This post is not, strictly speaking, a genealogy related article. However, since many genealogists are also bloggers, and since WordPress is often their platform of choice, I’m hoping that this post will help get the word out there to all my fellow bloggers that they need to do an immediate security review of their WordPress installations and passwords.
On Wednesday morning, when I tried to log in to my WordPress dashboard, all I could see was a text only mode and was unable to access any of the functionality. I created a support ticket with my host and was notified that they were aware of the issue and were working to resolve it. By Wednesday night, full functionality on my blog had been restored and I didn’t think any more of it.
This morning, I received an email broadcast from my host with the subject “Important Information about Protecting Your WordPress Site”. It went on to explain:
On Tuesday, a widespread “brute force” attack against WordPress started impacting sites across the internet. This attack is leveraging a botnet, which looks to have more than one hundred thousand different computers at its disposal. Its intent is very simple: to find and compromise WordPress sites with simple passwords, likely to use them later to distribute malware (and further increase the size of the botnet).
To combat the attack, my host began to drop all traffic directed at their WordPress login pages, which explains why I could not log in to my own dashboard. They then tried a simple approach of blocking the IP address of any computer that had more than a handful of failed log in attempts. But the attacks continued.
By this point, between ourselves and our partners, we were approaching having flagged nearly that hundred thousand IP addresses, and more new IP addresses were showing up every second. Even though we were stopping much of the attack, it was so large that simply handling the traffic was starting to impact our servers.
Eventually, they determined a difference in the way that the attackers accessed the login page and the way that legitimate users access the login page and were able to put security in place to drop only the attack traffic. They assure me that “We head into the weekend in good shape”.
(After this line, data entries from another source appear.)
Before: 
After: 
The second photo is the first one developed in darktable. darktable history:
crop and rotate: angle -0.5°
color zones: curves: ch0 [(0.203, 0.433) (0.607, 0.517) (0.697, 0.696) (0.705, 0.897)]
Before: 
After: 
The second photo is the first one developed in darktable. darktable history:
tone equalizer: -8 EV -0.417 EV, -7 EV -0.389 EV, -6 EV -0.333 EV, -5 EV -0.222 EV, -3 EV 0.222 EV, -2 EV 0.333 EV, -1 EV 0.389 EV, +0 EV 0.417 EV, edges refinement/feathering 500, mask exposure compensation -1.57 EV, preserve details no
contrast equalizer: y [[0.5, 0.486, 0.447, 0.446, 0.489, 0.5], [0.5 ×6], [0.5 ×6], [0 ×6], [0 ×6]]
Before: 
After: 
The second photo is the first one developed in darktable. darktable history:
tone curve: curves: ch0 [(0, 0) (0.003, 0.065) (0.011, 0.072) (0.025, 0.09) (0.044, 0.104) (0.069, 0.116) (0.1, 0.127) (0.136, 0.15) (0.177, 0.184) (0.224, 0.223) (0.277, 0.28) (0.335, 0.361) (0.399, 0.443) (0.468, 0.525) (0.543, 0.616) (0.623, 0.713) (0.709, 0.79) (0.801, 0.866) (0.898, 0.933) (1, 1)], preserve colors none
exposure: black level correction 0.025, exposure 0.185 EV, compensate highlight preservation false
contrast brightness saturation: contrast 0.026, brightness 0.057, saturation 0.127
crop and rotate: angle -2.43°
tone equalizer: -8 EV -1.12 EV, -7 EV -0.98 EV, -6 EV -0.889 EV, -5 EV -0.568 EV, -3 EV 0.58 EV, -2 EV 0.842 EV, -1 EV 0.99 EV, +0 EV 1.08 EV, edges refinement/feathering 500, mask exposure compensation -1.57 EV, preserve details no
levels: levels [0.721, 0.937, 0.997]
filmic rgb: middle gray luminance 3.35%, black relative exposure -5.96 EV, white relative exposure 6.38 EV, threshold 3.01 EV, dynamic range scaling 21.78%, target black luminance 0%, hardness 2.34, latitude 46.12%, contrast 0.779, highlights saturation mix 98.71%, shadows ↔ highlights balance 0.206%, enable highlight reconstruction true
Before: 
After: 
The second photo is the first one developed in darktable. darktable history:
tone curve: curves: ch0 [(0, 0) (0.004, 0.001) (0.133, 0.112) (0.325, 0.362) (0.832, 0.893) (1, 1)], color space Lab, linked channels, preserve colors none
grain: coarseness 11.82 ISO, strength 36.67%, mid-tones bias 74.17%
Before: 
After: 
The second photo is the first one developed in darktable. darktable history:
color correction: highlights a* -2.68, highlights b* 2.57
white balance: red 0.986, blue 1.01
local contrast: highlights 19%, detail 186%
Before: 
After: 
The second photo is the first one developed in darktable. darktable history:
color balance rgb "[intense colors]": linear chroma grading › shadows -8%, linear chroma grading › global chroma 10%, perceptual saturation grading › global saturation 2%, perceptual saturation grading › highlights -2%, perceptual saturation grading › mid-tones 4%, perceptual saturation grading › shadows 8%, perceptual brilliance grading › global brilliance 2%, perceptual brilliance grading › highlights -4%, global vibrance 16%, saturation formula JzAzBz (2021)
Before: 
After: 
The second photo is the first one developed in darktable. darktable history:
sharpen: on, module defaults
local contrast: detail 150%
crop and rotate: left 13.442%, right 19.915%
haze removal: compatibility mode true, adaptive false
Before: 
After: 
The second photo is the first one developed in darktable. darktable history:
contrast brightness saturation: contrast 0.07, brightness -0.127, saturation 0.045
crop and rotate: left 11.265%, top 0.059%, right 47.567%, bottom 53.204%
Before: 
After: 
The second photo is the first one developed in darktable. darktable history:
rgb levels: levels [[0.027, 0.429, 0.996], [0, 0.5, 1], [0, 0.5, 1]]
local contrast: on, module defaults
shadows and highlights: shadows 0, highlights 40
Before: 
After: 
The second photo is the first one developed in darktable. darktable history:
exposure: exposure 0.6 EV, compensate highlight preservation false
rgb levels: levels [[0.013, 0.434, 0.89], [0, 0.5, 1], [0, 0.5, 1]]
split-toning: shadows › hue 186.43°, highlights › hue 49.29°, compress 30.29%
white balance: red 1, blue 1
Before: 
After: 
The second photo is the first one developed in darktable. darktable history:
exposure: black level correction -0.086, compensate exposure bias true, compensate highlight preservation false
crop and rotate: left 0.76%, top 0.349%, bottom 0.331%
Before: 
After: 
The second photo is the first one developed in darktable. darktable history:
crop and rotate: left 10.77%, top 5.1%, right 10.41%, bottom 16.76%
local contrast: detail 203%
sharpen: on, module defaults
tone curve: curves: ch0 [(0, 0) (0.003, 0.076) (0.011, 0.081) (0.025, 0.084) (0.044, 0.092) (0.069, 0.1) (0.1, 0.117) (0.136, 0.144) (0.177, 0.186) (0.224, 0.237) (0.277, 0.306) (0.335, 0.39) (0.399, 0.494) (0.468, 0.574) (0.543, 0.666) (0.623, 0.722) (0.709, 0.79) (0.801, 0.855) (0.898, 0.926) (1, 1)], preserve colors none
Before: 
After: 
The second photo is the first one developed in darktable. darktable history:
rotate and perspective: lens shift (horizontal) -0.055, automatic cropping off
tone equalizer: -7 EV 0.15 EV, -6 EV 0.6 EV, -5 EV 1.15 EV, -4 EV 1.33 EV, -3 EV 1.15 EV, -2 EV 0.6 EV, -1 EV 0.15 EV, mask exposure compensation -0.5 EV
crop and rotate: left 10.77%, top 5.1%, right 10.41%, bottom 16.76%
Doing a little research on this botnet attack, I found the following message from WordPress creator Matt Mullenweg that was published on The Next Web yesterday:
Almost 3 years ago we released a version of WordPress (3.0) that allowed you to pick a custom username on installation, which largely ended people using “admin” as their default username. Right now there’s a botnet going around all of the WordPresses it can find trying to login with the “admin” username and a bunch of common passwords, and it has turned into a news story (especially from companies that sell “solutions” to the problem).
Here’s what I would recommend: If you still use “admin” as a username on your blog, change it, use a strong password, if you’re on WP.com turn on two-factor authentication, and of course make sure you’re up-to-date on the latest version of WordPress. Do this and you’ll be ahead of 99% of sites out there and probably never have a problem. Most other advice isn’t great — supposedly this botnet has over 90,000 IP addresses, so an IP limiting or login throttling plugin isn’t going to be great (they could try from a different IP a second for 24 hours).
In addition to following Matt Mullenweg’s suggestions regarding usernames and passwords, if you have a self hosted WordPress blog, now is probably a good time to upgrade to the latest version of WordPress which is 3.5.1. As well, it’s always a good idea to review any plugins that you have installed and to uninstall those that are no longer in use and to upgrade any required plugins to the latest release.
And finally, if you are not doing a regular backup of your WordPress blog, you should check out the various plugins available to do this important task.